◆ COMPLETE THE FOLLOWING
A. Set down the passage from the screen scraping thread below, from "Important considerations are: is" up to and including "you are doing.".
B. Answer these questions using the screen scraping thread below:
(i) According to Simon Spero, what kind of web crawlers does robots.txt apply to?
(ii) Which court does the thread say ruled that screen scraping from one real estate site for use on another infringed copyright?
(iii) What does Genny Engel say a site's top ten list might actually be built on?

>> start TEXT SHOWN

Re: [CODE4LIB] screen scraping

2011-10-03 Thread Simon Spero
On Oct 3, 2011 9:19 AM, Ed Summers e...@pobox.com wrote:

 On Sun, Oct 2, 2011 at 10:32 PM, Ken Irwin kir...@wittenberg.edu wrote:
  1. respect robots.txt

Disclaimer: I am not a lawyer.

Remember that robots.txt applies only to recursive web crawlers, and not to
screen-scraping per se. In cases where it does apply, it has limited legal
effect, but ignoring it is not cricket.

Important considerations are: is access to the site governed by a license
that prohibits the activity; is the content being scraped subject to
copyright, and if so, is the screen scraping covered by one of the
exceptions to exclusive rights of the copyright holder; is the
screen-scraping activity disruptive and damaging to the site being used
(trespass to chattels, etc.)?

A bit of reflection on the Golden Rule probably is probably more important
than pondering the legality of what you are doing.

Ed invoking philosophy? With citation? (wikipedia still counts) :-p

The usual objection to the golden rule apply here- just because one has no
objection to having a screen scraper used on your own site doesn't
automatically imply that others might not wish to have their sites scraped.

Simon


Re: [CODE4LIB] screen scraping

2011-10-03 Thread Nate Vack
On Sun, Oct 2, 2011 at 9:35 PM, Reese, Terry
terry.re...@oregonstate.edu wrote:
 In Canada, the BC Supreme Court ruled that screen scrapping real estate 
 listings from one site and using them on another indeed infringed on 
 copyright.  Not sure if this would cover your use -- but if you are coming 
 from Canada, it might be something to consider.

 Decision URL: 
 http://www.canlii.org/en/bc/bcsc/doc/2011/2011bcsc1196/2011bcsc1196.html

If you read the decision, it looks as though the content found to be
infringing was the property's description and photograph, which are
creative works.

Indexing factual data about a property *only* (asking price, address,
square footage, etc) may have been on stronger legal footing.

Regards,
-Nate


Re: [CODE4LIB] screen scraping

2011-10-03 Thread Genny Engel
Another reason to check with the webmaster, all legalities aside, is that their 
top ten list might actually be being built on an RSS feed, but for whatever 
reason they don't offer it directly as a feed (or they do, but it wasn't 
obvious to you where that feed was to be found).  They might prefer you grab 
the feed rather than scrape the screen.  I don't actually have any feed-based 
pages on our site that aren't also available as feeds -- but some people might.

>> end TEXT SHOWN
>> start INFORMATION SUPPLIED

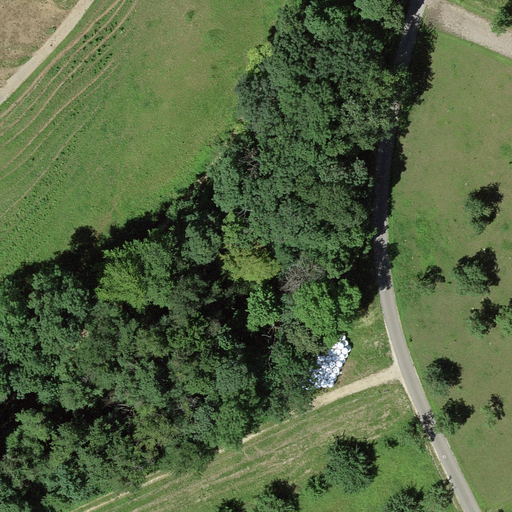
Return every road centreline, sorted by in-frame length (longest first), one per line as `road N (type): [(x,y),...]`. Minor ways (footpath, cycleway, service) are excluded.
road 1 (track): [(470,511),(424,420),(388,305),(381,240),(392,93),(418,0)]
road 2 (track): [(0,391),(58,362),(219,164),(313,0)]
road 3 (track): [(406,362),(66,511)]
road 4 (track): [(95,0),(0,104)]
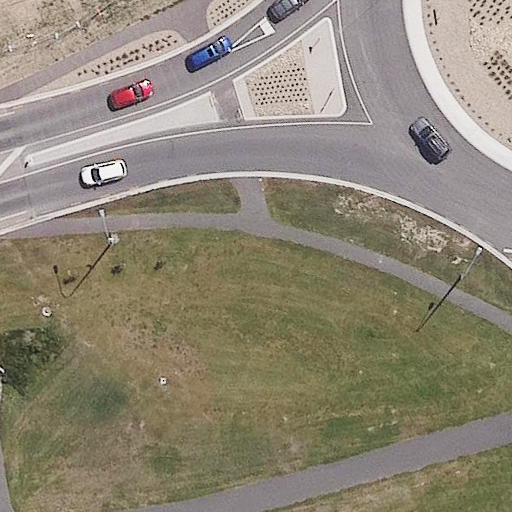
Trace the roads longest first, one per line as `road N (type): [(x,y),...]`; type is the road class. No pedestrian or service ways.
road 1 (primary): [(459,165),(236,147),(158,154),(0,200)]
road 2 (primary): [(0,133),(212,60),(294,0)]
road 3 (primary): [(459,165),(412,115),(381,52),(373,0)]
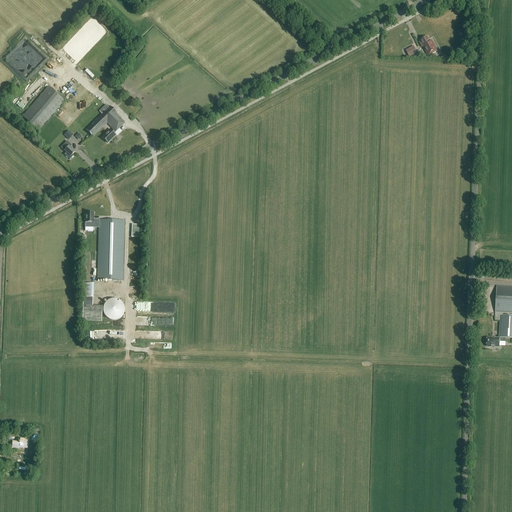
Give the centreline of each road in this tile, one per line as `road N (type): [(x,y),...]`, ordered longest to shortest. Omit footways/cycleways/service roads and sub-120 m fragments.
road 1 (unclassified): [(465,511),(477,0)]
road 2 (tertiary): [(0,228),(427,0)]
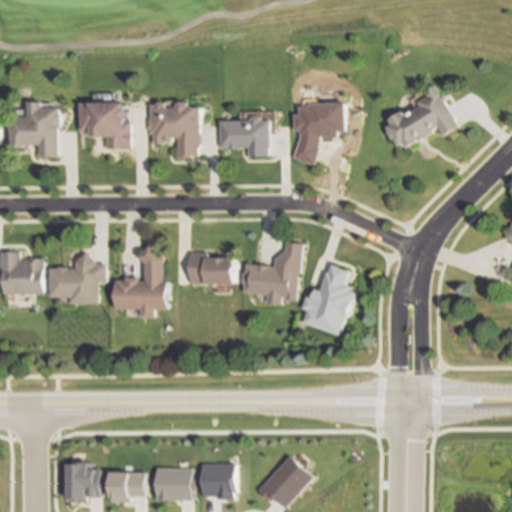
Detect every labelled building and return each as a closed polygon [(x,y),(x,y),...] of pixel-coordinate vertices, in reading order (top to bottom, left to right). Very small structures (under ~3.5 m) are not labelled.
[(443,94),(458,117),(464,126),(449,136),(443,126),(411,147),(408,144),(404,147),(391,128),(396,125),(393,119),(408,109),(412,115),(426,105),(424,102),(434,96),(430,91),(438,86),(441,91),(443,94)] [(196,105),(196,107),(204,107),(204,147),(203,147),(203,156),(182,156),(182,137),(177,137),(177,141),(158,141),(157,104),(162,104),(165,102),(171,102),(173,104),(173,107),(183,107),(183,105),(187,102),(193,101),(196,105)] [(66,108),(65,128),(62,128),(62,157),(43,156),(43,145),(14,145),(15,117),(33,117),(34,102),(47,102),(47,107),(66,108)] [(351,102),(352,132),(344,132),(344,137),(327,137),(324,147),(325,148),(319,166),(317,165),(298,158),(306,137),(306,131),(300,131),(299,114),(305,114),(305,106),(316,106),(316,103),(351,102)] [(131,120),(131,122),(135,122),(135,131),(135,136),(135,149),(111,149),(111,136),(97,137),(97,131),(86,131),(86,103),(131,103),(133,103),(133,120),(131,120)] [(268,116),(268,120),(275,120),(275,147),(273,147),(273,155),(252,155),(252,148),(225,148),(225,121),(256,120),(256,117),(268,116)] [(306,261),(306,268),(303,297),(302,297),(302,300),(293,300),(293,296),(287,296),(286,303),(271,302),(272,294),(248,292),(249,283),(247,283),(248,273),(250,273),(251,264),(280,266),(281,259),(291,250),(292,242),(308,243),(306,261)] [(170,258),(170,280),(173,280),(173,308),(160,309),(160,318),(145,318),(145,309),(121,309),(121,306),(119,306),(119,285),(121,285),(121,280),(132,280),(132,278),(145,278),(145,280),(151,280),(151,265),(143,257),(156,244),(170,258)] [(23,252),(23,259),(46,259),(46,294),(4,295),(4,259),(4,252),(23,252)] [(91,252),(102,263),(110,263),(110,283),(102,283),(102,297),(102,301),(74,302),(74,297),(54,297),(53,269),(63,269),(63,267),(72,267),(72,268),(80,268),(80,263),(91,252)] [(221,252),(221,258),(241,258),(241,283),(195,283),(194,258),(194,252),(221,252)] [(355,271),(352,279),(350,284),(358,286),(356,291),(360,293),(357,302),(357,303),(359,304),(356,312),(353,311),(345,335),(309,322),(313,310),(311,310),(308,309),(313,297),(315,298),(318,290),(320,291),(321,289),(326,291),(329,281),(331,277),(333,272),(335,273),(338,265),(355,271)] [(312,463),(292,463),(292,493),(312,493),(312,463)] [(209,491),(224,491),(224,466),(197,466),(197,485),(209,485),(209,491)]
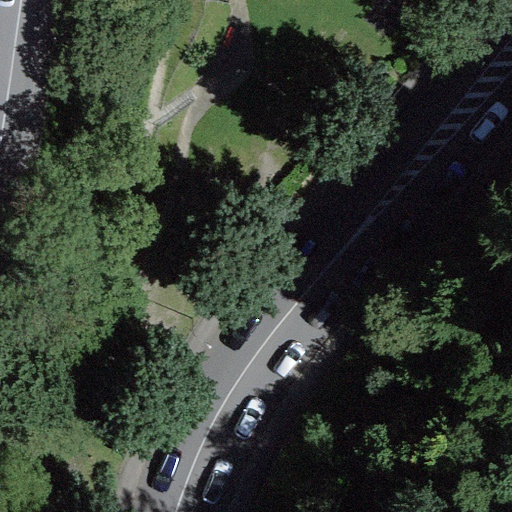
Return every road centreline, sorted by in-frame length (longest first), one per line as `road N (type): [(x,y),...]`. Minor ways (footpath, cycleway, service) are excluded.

>> end INFORMATION SUPPLIED
>> start INFORMATION SUPPLIED

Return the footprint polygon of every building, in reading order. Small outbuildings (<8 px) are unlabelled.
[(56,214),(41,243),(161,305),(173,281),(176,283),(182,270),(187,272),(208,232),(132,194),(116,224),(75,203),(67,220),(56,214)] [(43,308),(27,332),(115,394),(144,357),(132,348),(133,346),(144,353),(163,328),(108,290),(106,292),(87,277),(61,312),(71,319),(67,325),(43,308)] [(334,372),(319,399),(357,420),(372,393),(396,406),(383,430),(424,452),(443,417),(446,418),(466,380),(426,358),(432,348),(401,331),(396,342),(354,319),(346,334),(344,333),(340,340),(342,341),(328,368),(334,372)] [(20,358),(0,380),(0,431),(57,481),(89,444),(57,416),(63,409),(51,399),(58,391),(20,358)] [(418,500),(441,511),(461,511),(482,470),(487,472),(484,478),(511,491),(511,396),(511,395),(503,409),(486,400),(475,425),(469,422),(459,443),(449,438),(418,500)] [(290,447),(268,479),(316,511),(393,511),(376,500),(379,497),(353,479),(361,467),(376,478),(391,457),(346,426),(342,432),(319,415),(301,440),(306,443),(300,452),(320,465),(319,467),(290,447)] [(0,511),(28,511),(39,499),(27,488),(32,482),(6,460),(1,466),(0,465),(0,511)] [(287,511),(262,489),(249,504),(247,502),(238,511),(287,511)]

>> end INFORMATION SUPPLIED

◆ RESPONSES PER TASK
A.
Important considerations are: is access to the site governed by a license
that prohibits the activity; is the content being scraped subject to
copyright, and if so, is the screen scraping covered by one of the
exceptions to exclusive rights of the copyright holder; is the
screen-scraping activity disruptive and damaging to the site being used
(trespass to chattels, etc.)?

A bit of reflection on the Golden Rule probably is probably more important
than pondering the legality of what you are doing.

B.
(i) Recursive web crawlers.
(ii) The BC Supreme Court in Canada.
(iii) An RSS feed.